How long can a German Shepherds live? - Life expectancy of a German Shepherd dog
Dental Care

Dental health can have a big impact on your German Shepherds overall health. According to petMD: By 3 years of age over 80 % of dogs will have some form of gum disease.

The bacteria which cause this gum disease can cause both tooth loss and in some instances, it can cause organ damage by entering the bloodstream and spreading to the liver, heart, and kidneys. This damage can be permanent which will affect the lifespan of your furry companion.

To help prevent the build-up of plaque it is recommended you brush your German Shepherds teeth daily. This can be done with toothpaste specifically designed for dogs and a dog’s toothbrush which sits on the end of your finger. Alternatively, there are treats and toys available which help with dental hygiene.
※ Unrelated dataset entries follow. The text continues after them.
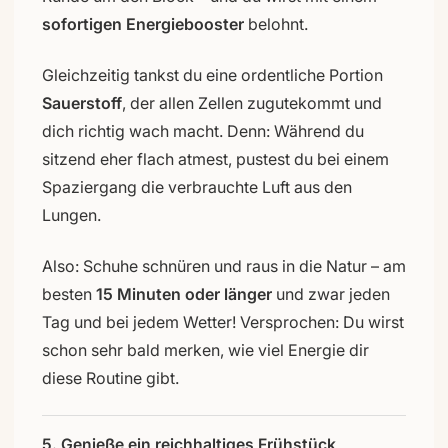
sofortigen Energiebooster
belohnt.
Gleichzeitig tankst du eine ordentliche Portion
Sauerstoff
, der allen Zellen zugutekommt und
dich richtig wach macht. Denn: Während du
sitzend eher flach atmest, pustest du bei einem
Spaziergang die verbrauchte Luft aus den
Lungen.
Also: Schuhe schnüren und raus in die Natur – am
besten
15 Minuten oder länger
und zwar jeden
Tag und bei jedem Wetter! Versprochen: Du wirst
schon sehr bald merken, wie viel Energie dir
diese Routine gibt.
5. Genieße ein reichhaltiges Frühstück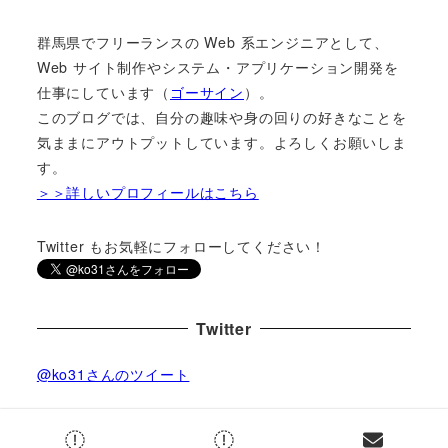
群馬県でフリーランスの Web 系エンジニアとして、
Web サイト制作やシステム・アプリケーション開発を
仕事にしています（
ゴーサイン
）。
このブログでは、自分の趣味や身の回りの好きなことを
気ままにアウトプットしています。よろしくお願いしま
す。
＞＞詳しいプロフィールはこちら
Twitter もお気軽にフォローしてください！
Twitter
@ko31さんのツイート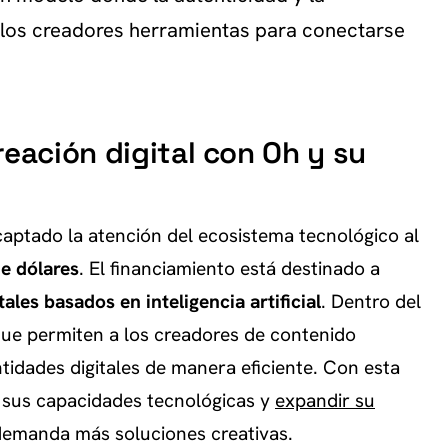
 los creadores herramientas para conectarse
reación digital con Oh y su
captado la atención del ecosistema tecnológico al
de dólares
. El financiamiento está destinado a
tales basados en inteligencia artificial
. Dentro del
ue permiten a los creadores de contenido
ntidades digitales de manera eficiente. Con esta
 sus capacidades tecnológicas y
expandir su
emanda más soluciones creativas.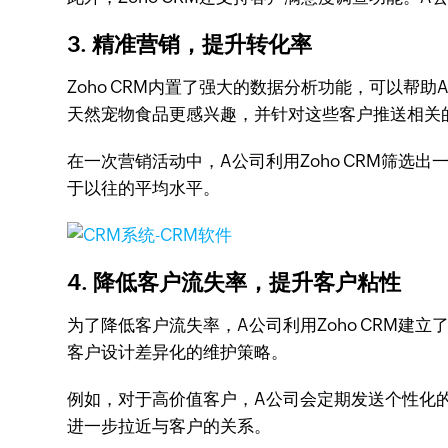
3.
精准营销，提升转化率
Zoho CRM内置了强大的数据分析功能，可以
天然宠物食品更感兴趣，并针对这些客户推送相关
在一次营销活动中，A公司利用Zoho CRM筛
于以往的平均水平。
4.
降低客户流失率，提升客户粘性
为了降低客户流失率，A公司利用Zoho CRM
客户设计差异化的维护策略。
例如，对于高价值客户，A公司会定期发送个性化
进一步拉近与客户的关系。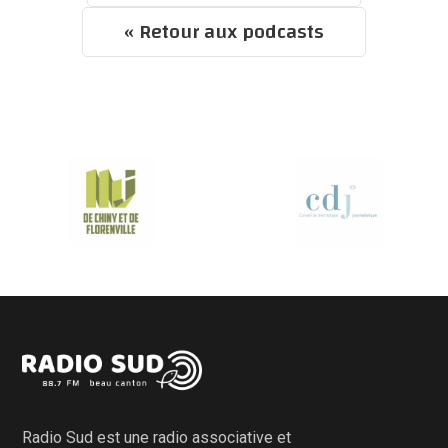
« Retour aux podcasts
Radio Sud est une radio associative et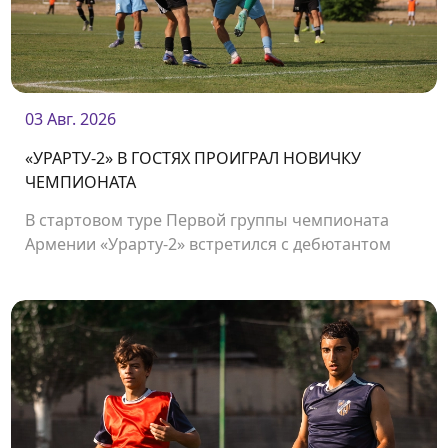
03 Авг. 2026
«УРАРТУ-2» В ГОСТЯХ ПРОИГРАЛ НОВИЧКУ
ЧЕМПИОНАТА
В стартовом туре Первой группы чемпионата
Армении «Урарту-2» встретился с дебютантом
чемпионата «Олимпией».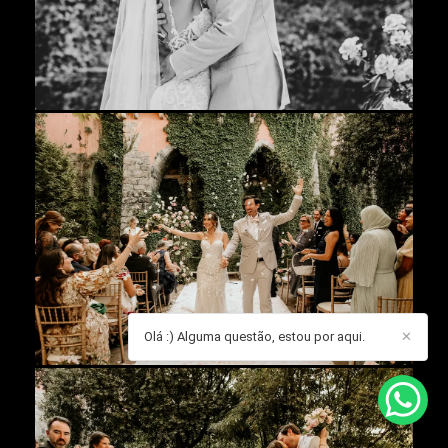
Olá :) Alguma questão, estou por aqui.
✕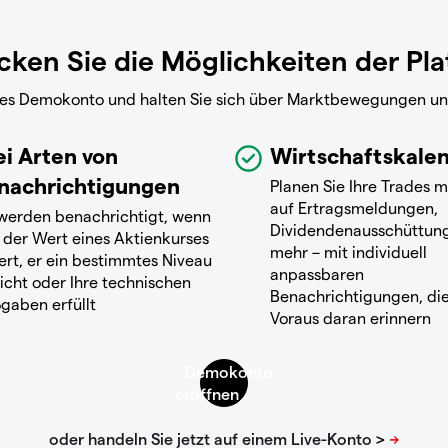
ken Sie die Möglichkeiten der Pl
reies Demokonto und halten Sie sich über Marktbewegungen u
ei Arten von
Wirtschaftskale
nachrichtigungen
Planen Sie Ihre Trades m
auf Ertragsmeldungen,
 werden benachrichtigt, wenn
Dividendenausschüttun
 der Wert eines Aktienkurses
mehr – mit individuell
ert, er ein bestimmtes Niveau
anpassbaren
icht oder Ihre technischen
Benachrichtigungen, die
gaben erfüllt
Voraus daran erinnern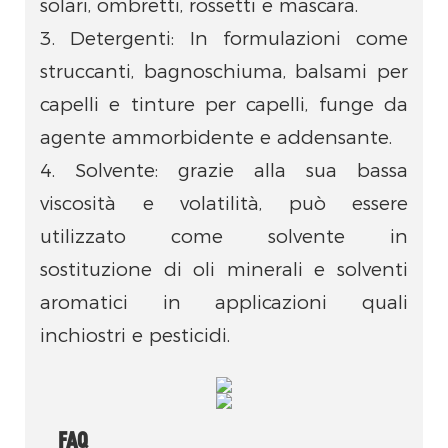
solari, ombretti, rossetti e mascara.
3. Detergenti: In formulazioni come
struccanti, bagnoschiuma, balsami per
capelli e tinture per capelli, funge da
agente ammorbidente e addensante.
4. Solvente: grazie alla sua bassa
viscosità e volatilità, può essere
utilizzato come solvente in
sostituzione di oli minerali e solventi
aromatici in applicazioni quali
inchiostri e pesticidi.
FAQ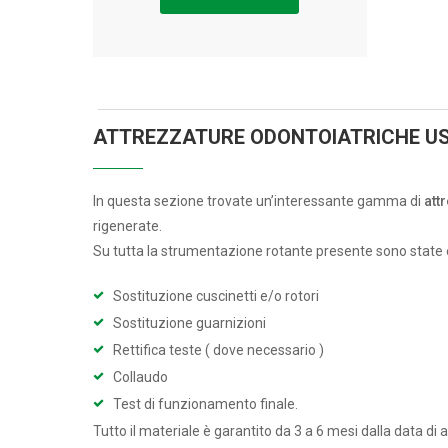
ATTREZZATURE ODONTOIATRICHE US
In questa sezione trovate un’interessante gamma di
att
rigenerate.
Su tutta la strumentazione rotante presente sono state 
Sostituzione cuscinetti e/o rotori
Sostituzione guarnizioni
Rettifica teste ( dove necessario )
Collaudo
Test di funzionamento finale.
Tutto il materiale è garantito da 3 a 6 mesi dalla data di 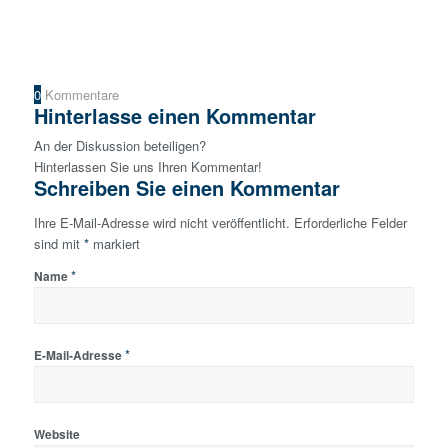
0
Kommentare
Hinterlasse einen Kommentar
An der Diskussion beteiligen?
Hinterlassen Sie uns Ihren Kommentar!
Schreiben Sie einen Kommentar
Ihre E-Mail-Adresse wird nicht veröffentlicht.
Erforderliche Felder
sind mit
*
markiert
*
Name
*
E-Mail-Adresse
Website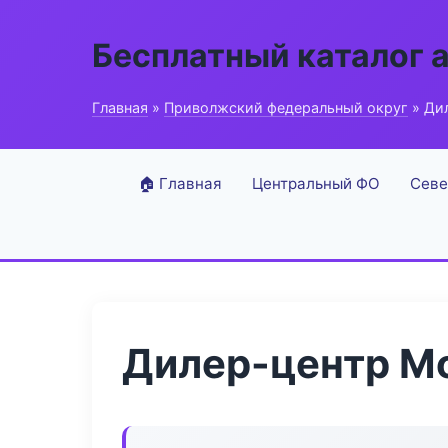
Бесплатный каталог 
Главная
»
Приволжский федеральный округ
» Дил
🏠 Главная
Центральный ФО
Севе
Дилер-центр Мо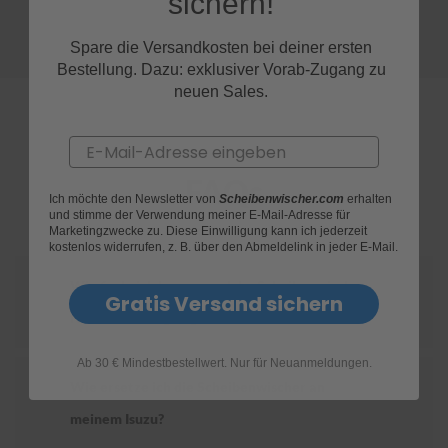
sichern!
S
Spare die Versandkosten bei deiner ersten
c
Bestellung. Dazu: exklusiver Vorab-Zugang zu
h
w
neuen Sales.
ä
m
m
Email
e
T
FAQs
ü
Ich möchte den Newsletter von
Scheibenwischer.com
erhalten
c
und stimme der Verwendung meiner E-Mail-Adresse für
Marketingzwecke zu. Diese Einwilligung kann ich jederzeit
h
kostenlos widerrufen, z. B. über den Abmeldelink in jeder E-Mail.
e
r
Wie finde ich heraus, welche Scheibenwischer
B
Gratis Versand sichern
ü
für mein Isuzu geeignet sind?
r
s
t
Ab 30 € Mindestbestellwert. Nur für Neuanmeldungen.
e
Wie ersetze ich die Scheibenwischer an
n
meinem Isuzu?
Accessoires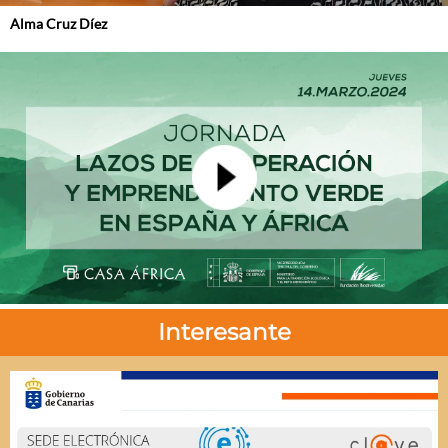
Alma Cruz Díez
Interesante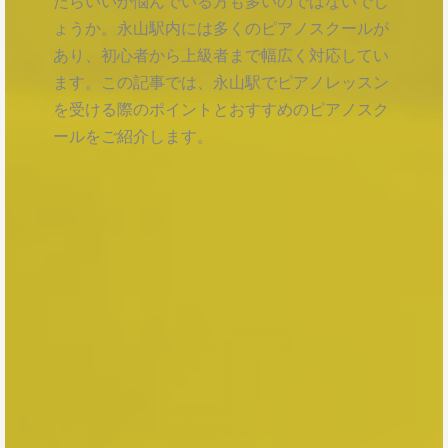
たらいいか悩んでいる方も多いのではないでし
ょうか。永山駅内には多くのピアノスクールが
あり、初心者から上級者まで幅広く対応してい
ます。この記事では、永山駅でピアノレッスン
を受ける際のポイントとおすすめのピアノスク
ールをご紹介します。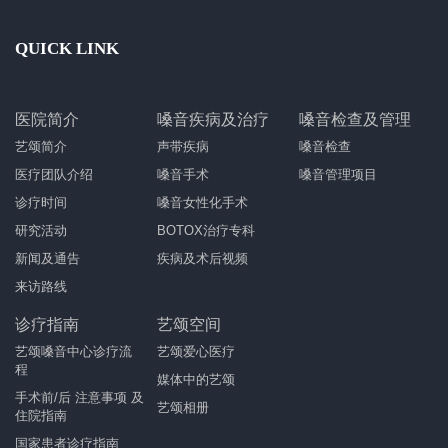
QUICK LINK
医院简介
嗓音疾病及治疗
嗓音检查及管理
艺颂简介
声带疾病
嗓音检查
医疗团队介绍
嗓音手术
嗓音管理项目
诊疗时间
嗓音女性化手术
研究活动
BOTOX治疗专科
新闻及通告
疾病及术后视频
来访路线
诊疗指南
艺颂空间
艺颂嗓音中心诊疗流
艺颂爱心医疗
程
媒体中的艺颂
手术前/后 注意事项 及
艺颂相册
住院指南
国家患者诊疗指南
How long can a German Shepherds live? - Life expectancy of a German Shepherd dog
Exercise

German Shepherds need to keep active for both their physical and mental health. Originally bred as working dogs they have high energy demands which need to be met. It is recommended the average German Shepherd gets 2 hours of exercise a day.

This daily exercise will help your German Shepherd maintain a healthy weight and keep fit. Exercise will also help stop them from getting bored. A bored German Shepherd can become destructive which can lead to them chewing things they shouldn’t. This could also pose a risk to their health as anything that cannot be dissolved in a dog’s stomach can cause a blockage.

Summary

If well-bred and properly exercised, German Shepherds can live into the late teens and in very rare cases early 20’s, however it is more likely they will live to be around 11 years of age.

Although we may never be able to give them the same length of life as what we get, we can certainly do all we can to ensure every moment we get to spend with them is as special as our furry companions.